Warborn soll außerdem in den Verhandlungen damit gedroht haben, durch eine Mehrheit mit rechten bis rechtsextremen Kräften noch stärkere Änderungen an dem Vorhaben zu fordern. Auf die Kritik angesprochen, sagte Warborn jüngst bei einer Pressekonferenz: „Ich bin sehr auf die Ergebnisse fokussiert.“ Es sei gut, dass es im Rechtsausschuss eine Mehrheit mit Sozialdemokraten und Liberalen gebe, da sich Europa in einer problematischen Situation befinde.
Drillisch fordert nun, dass die demokratischen Parteien im Europäischen Parlament zügig an den Verhandlungstisch zurückkehren. „Jetzt braucht es echte Kompromissbereitschaft der EVP und konstruktive Gespräche mit den Parteien der demokratischen Mitte“, so Drillisch weiter. Nur so könne das Ziel der Richtlinie – der Schutz von Menschenrechten und Umwelt in globalen Lieferketten – wieder gestärkt werden.

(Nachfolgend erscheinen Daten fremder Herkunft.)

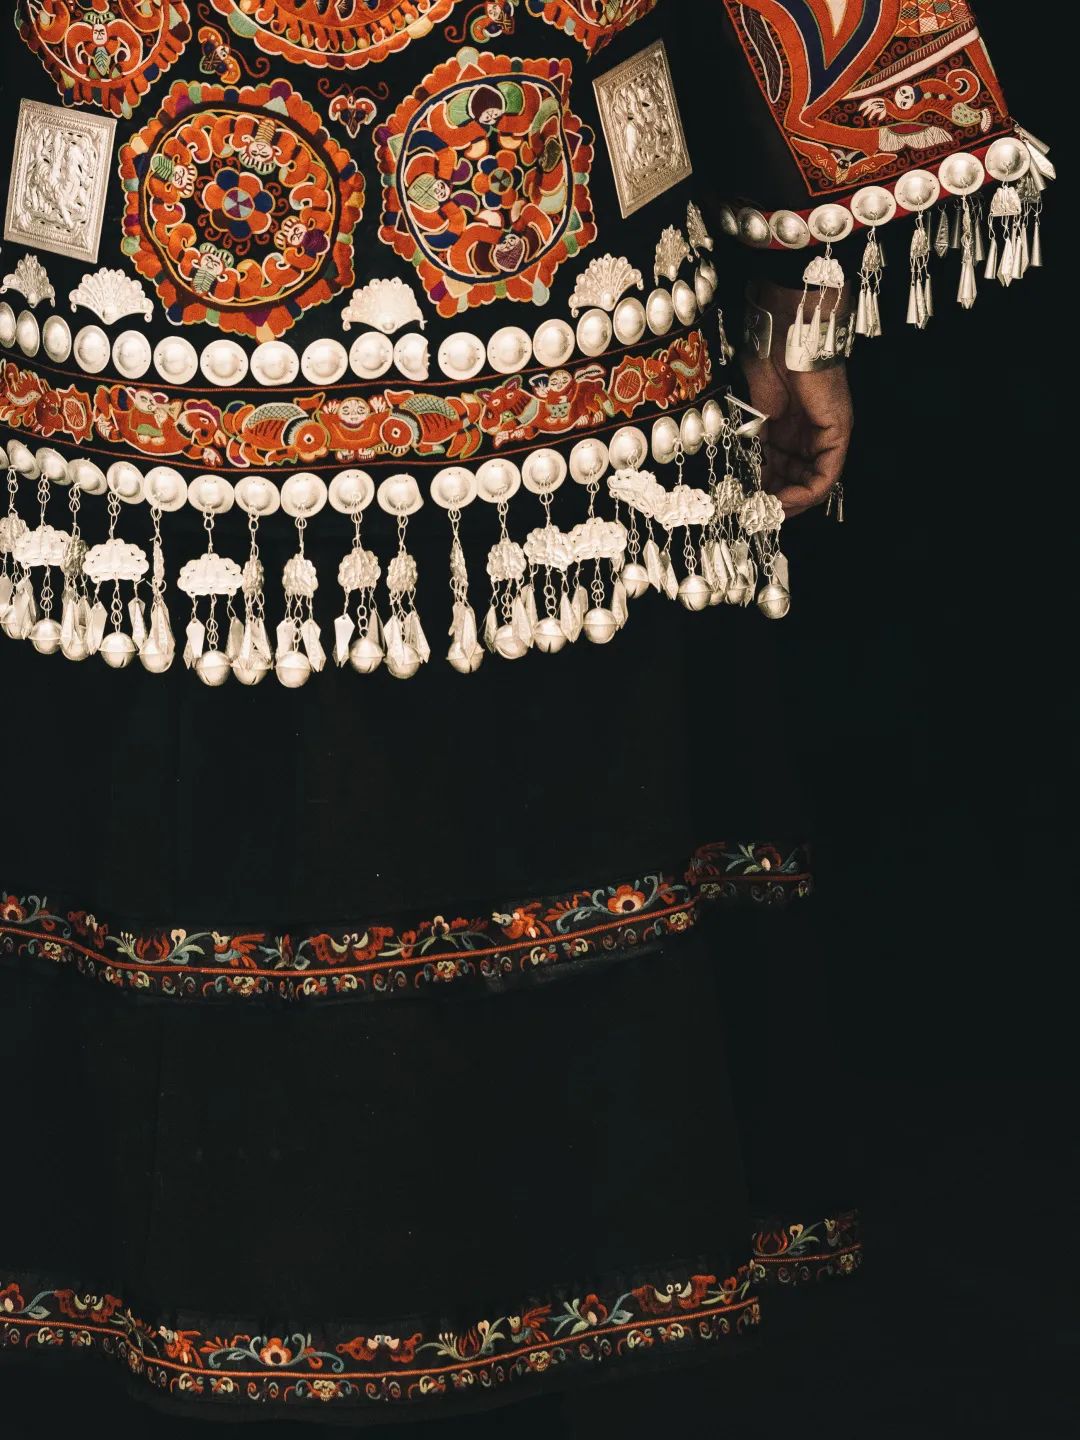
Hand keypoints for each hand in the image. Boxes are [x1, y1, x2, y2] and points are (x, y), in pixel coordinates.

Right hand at [741, 285, 853, 518]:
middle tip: (753, 515)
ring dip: (790, 504)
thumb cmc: (766, 364)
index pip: (781, 474)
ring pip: (813, 485)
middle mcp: (810, 436)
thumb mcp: (752, 419)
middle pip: (796, 483)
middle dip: (775, 503)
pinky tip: (784, 500)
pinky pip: (826, 475)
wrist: (783, 335)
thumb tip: (744, 485)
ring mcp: (826, 435)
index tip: (744, 506)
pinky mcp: (838, 432)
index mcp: (789, 431)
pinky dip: (806, 493)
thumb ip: (752, 452)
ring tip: (767, 512)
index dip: (764, 494)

Grüne spricht von Super-GAU
„Das ist der Super-GAU für die EVP“, teilte die Grünen-Abgeordnete Anna Cavazzini kurz nach der Abstimmung mit. Das sei ein Denkzettel für die Erpressungstaktik und Drohungen der EVP, mit Rechtsaußen abzustimmen. Auch Sozialdemokraten hätten gegen das Vorhaben gestimmt. Der Verband der Automobilindustrie (VDA) spricht von einer vertanen Chance, den industriellen Mittelstand zu entlasten.
Im Rechtsausschuss war unter anderem vereinbart worden, dass die Vorgaben nur noch für Großunternehmen mit mehr als 5.000 Mitarbeitern und einem Jahresumsatz von mindestens 1,5 Milliarden Euro gelten. Ursprünglich waren als Grenze 1.000 Mitarbeitende und eine Umsatzgrenze von 450 Millionen Euro vorgesehen. Zudem sollen Unternehmen, die gegen die Regeln verstoßen, auf EU-Ebene keiner zivilrechtlichen Haftung mehr unterliegen.
Ziel der EU-Richtlinie ist der Schutz von Menschenrechten
Das europäische Lieferkettengesetz wurde eigentlich bereits vergangenes Jahr beschlossen. Ziel ist, Menschenrechte weltweit zu stärken. Große Unternehmen sollen zur Rechenschaft gezogen werden können, wenn sie von Menschenrechtsverletzungen wie Kinder- oder Zwangsarbeit profitieren. Nach Kritik von Unternehmen sollen Teile der Richtlinie vereinfacht werden, noch bevor sie angewendet werden. (DPA/FashionUnited)
Dieser Artikel wurde am 22.Oktober um 15.35 mit einer Mitteilung der Initiative Lieferkettengesetz aktualisiert.